In “The Madwoman in the Attic,” critics Sandra Gilbert and Susan Gubar classify Lilith as the “monster-woman” since she is far removed from the “angel in the house” phenomenon. Although the speaker in the poem could certainly be classified as the “monster-woman” because she kills her child, she differs from Lilith in the sense that the killing of her own child does not bring her more suffering. I maintain that the speaker’s situation differs from that of women who do not experience oppression in several different contexts. Unlike the speaker, Lilith was not included in racial minority, nor was she a slave. Hence, when Gilbert and Gubar claim that the killing of their own children brings “more suffering” to women, it does not necessarily ring true for the speaker in “The Runaway Slave at Pilgrim’s Point.” For the speaker, the killing of her child, to some degree, actually offers freedom.

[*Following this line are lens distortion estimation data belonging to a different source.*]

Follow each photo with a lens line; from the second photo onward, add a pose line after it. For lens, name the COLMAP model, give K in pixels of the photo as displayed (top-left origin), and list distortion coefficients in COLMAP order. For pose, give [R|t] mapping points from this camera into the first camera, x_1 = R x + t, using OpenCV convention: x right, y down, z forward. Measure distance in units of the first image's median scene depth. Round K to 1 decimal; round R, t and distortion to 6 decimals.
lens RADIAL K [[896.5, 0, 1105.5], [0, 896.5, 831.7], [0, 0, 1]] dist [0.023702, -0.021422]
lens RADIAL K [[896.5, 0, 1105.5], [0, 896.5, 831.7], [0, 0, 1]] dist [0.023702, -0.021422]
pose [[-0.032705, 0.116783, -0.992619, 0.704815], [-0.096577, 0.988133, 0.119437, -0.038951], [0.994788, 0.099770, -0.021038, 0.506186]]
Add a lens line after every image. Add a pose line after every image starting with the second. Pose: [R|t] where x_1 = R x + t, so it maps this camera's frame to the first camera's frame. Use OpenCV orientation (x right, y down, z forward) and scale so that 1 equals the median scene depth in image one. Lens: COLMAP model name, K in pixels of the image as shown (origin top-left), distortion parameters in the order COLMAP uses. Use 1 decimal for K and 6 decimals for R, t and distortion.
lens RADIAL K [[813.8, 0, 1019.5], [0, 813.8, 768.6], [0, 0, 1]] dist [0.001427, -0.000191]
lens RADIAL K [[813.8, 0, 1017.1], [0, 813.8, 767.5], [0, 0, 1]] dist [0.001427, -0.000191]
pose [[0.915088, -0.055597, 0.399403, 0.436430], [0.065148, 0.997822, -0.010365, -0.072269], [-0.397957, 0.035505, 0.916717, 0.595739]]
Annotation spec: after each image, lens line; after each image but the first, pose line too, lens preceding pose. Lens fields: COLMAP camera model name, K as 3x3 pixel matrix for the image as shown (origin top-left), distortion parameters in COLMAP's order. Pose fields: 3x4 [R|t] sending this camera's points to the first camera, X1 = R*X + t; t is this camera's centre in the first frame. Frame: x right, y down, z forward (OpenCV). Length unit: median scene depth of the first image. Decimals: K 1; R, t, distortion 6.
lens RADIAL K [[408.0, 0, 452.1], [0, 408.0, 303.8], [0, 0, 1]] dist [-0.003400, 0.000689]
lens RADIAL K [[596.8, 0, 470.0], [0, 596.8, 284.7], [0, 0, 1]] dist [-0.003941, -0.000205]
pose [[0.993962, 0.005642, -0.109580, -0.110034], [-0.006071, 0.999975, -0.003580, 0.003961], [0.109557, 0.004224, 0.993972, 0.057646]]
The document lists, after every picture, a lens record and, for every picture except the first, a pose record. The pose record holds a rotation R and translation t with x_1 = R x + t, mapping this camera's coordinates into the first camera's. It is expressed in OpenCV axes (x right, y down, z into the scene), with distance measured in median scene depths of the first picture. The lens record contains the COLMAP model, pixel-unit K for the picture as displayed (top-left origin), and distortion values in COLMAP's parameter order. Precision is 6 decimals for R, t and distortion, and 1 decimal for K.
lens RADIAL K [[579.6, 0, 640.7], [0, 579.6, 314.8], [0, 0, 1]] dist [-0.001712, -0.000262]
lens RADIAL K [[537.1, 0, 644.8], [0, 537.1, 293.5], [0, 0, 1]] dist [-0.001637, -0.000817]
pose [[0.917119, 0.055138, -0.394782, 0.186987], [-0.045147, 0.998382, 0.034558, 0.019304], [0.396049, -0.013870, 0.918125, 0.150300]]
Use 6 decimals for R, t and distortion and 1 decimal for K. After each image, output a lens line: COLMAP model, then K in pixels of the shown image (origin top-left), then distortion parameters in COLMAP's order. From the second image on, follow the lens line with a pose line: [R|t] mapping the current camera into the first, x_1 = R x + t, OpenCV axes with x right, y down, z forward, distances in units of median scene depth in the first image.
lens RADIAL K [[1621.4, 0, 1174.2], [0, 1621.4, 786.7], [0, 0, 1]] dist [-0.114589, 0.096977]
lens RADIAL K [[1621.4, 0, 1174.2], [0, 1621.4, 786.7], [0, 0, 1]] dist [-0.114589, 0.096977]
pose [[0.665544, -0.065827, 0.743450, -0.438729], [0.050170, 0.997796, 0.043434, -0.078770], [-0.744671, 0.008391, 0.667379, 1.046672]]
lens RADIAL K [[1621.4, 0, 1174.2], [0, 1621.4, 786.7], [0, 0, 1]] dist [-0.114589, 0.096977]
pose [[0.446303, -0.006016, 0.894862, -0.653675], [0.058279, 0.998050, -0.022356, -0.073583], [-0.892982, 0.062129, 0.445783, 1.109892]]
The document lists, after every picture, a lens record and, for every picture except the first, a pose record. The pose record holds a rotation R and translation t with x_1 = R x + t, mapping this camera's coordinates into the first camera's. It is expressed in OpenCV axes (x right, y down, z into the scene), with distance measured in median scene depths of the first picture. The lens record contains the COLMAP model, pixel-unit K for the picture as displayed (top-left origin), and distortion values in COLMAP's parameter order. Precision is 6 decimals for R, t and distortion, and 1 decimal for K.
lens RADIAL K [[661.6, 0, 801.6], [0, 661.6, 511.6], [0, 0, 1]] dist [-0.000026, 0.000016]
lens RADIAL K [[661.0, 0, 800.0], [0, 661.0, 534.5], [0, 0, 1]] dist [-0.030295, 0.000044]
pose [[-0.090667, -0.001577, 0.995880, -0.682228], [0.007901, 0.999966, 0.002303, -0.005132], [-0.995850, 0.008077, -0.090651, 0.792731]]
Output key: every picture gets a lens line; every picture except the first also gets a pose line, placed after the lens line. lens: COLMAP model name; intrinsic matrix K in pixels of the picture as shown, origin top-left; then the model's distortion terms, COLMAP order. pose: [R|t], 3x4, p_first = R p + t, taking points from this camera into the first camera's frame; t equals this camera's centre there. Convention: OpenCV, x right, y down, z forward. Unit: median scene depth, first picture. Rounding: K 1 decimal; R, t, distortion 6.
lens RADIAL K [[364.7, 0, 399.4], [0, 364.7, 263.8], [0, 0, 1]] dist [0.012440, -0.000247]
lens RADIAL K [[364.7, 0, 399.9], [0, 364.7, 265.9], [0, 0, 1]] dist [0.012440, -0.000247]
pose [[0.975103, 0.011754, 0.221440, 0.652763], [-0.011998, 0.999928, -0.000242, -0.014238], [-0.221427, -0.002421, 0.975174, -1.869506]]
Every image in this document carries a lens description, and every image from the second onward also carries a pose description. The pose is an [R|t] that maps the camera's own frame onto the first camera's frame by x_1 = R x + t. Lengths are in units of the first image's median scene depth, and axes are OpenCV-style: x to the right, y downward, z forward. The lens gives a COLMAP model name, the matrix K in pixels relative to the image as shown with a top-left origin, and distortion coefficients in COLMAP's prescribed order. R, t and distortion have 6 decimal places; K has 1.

Elizabeth Barrett Browning is able to deconstruct the concept of femininity in “The Runaway Slave at Pilgrim’s Point” by presenting a character who escapes perhaps the most oppressing notion of the female role: motherhood. In fact, she does so by killing her own baby, an act far removed from the traditional concept of the female. This deconstruction is made possible because the infanticide is performed by a woman who experiences the restraints of femininity in three ways: race, class, and of course, sex. Since her oppression is multiplied, this violent act is not deemed as demonic; instead, it is an empowering move aimed to escape the suppressing role of her life as a black female slave.



Works Cited
Barrett Browning, Elizabeth. “The Runaway Slave at Pilgrim’s Point.” The Norton
Anthology of English Literature: The Victorian Age
. 8th ed. Ed. Carol T. Christ and Catherine Robson. Vol. E. New York: W.W. Norton & Company, 2006. 1085-92. Print.


Gilbert, Sandra and Susan Gubar. “The Madwoman in the Attic.” Rivkin and Ryan 812-26.

Irigaray, Luce. “Women on the Market.” Rivkin and Ryan 799-812.

Mill, John Stuart. “The Subjection of Women.” Victorian Prose: An Anthology. Ed. Rosemary J. Mundhenk and LuAnn McCracken Fletcher. New York: Columbia University Press, 1999. 121-31. Print.

Rivkin, Julie and Michael Ryan, eds. Literary Theory: An Anthology. 2nd ed. Malden: Blackwell Publishing, 2004. Print.